- EXERCISE DESCRIPTION
Which lines below contain the word "problemi"? Copy each one.
(Beginning of STORED DATA)
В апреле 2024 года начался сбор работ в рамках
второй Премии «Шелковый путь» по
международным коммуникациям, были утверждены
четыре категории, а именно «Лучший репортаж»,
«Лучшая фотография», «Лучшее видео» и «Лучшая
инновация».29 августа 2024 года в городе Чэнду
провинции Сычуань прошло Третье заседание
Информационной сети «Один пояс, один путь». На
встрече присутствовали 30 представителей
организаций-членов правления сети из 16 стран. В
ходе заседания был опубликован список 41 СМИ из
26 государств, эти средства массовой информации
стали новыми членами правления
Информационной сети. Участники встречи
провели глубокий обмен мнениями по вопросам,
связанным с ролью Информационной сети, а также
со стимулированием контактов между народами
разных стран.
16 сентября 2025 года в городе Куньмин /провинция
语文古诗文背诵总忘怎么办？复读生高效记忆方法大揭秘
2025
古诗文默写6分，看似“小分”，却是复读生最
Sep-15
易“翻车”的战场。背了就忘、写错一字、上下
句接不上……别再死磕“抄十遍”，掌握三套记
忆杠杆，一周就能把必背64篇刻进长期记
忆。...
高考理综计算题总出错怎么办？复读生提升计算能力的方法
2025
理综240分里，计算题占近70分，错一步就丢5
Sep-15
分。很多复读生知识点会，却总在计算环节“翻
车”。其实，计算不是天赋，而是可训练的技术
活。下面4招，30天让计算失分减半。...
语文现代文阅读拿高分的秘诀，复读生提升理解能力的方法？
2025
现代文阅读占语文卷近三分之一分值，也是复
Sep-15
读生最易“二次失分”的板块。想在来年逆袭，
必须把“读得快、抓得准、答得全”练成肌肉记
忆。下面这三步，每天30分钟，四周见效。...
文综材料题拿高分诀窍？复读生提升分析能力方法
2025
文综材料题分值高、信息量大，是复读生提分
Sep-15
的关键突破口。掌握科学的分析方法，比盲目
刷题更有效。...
(End of STORED DATA)
(Beginning of STORED DATA)
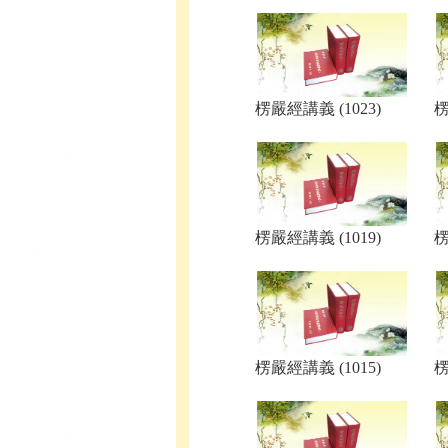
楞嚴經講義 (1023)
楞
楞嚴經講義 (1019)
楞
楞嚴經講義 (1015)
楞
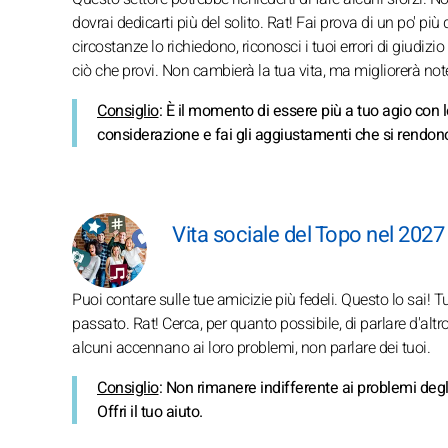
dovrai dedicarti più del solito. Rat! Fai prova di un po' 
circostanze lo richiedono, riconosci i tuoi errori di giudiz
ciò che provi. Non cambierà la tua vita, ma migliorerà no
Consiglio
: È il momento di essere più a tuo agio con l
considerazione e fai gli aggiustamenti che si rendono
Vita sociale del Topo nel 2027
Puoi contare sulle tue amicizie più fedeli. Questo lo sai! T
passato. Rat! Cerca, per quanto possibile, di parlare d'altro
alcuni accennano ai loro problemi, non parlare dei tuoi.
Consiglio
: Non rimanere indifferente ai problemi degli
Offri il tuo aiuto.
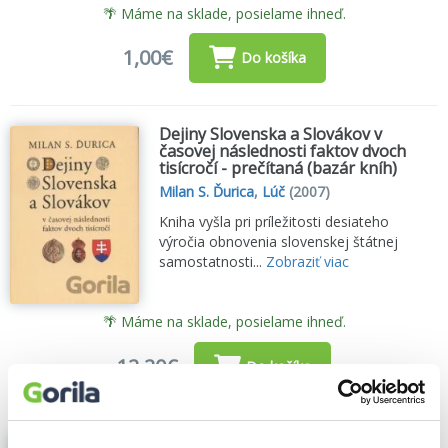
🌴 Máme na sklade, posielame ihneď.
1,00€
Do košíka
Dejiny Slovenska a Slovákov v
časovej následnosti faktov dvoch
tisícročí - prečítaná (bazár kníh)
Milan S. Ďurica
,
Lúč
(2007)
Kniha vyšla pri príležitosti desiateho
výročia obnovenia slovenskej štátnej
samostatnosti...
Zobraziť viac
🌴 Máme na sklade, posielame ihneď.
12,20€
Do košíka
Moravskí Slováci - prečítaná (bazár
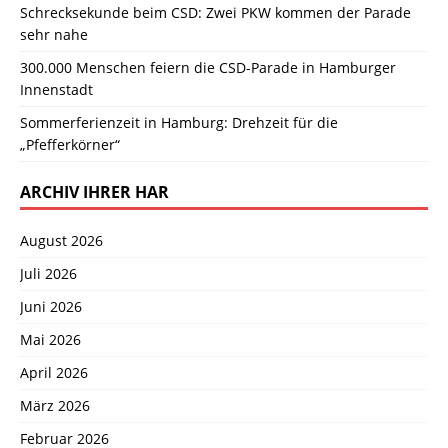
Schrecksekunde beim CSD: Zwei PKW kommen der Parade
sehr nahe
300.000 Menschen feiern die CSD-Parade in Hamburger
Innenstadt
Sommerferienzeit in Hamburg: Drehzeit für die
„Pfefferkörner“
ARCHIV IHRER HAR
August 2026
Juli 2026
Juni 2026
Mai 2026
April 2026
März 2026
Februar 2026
(End of STORED DATA)
(Beginning of STORED DATA)
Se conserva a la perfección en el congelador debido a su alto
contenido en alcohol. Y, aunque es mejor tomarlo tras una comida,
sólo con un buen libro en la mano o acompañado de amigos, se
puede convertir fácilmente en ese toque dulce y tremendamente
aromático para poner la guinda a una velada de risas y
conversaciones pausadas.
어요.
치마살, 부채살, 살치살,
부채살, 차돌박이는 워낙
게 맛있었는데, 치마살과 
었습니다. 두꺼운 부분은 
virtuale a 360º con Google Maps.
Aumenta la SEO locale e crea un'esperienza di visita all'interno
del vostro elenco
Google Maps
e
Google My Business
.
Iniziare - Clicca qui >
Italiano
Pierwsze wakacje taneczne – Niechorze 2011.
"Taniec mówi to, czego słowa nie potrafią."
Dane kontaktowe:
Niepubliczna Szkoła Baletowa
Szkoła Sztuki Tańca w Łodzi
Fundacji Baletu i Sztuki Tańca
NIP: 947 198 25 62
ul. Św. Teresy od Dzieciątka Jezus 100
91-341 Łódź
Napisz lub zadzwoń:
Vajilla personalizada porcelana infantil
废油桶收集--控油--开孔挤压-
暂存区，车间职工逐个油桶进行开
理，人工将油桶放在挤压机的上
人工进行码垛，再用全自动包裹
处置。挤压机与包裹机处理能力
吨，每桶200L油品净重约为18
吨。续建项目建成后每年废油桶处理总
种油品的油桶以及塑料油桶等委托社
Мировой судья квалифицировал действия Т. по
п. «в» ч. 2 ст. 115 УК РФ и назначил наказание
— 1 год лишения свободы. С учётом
(End of STORED DATA)
- SOLUTION FOR THIS EXERCISE
alcuni accennano ai loro problemi, non parlare dei tuoi.
: Non rimanere indifferente ai problemi degli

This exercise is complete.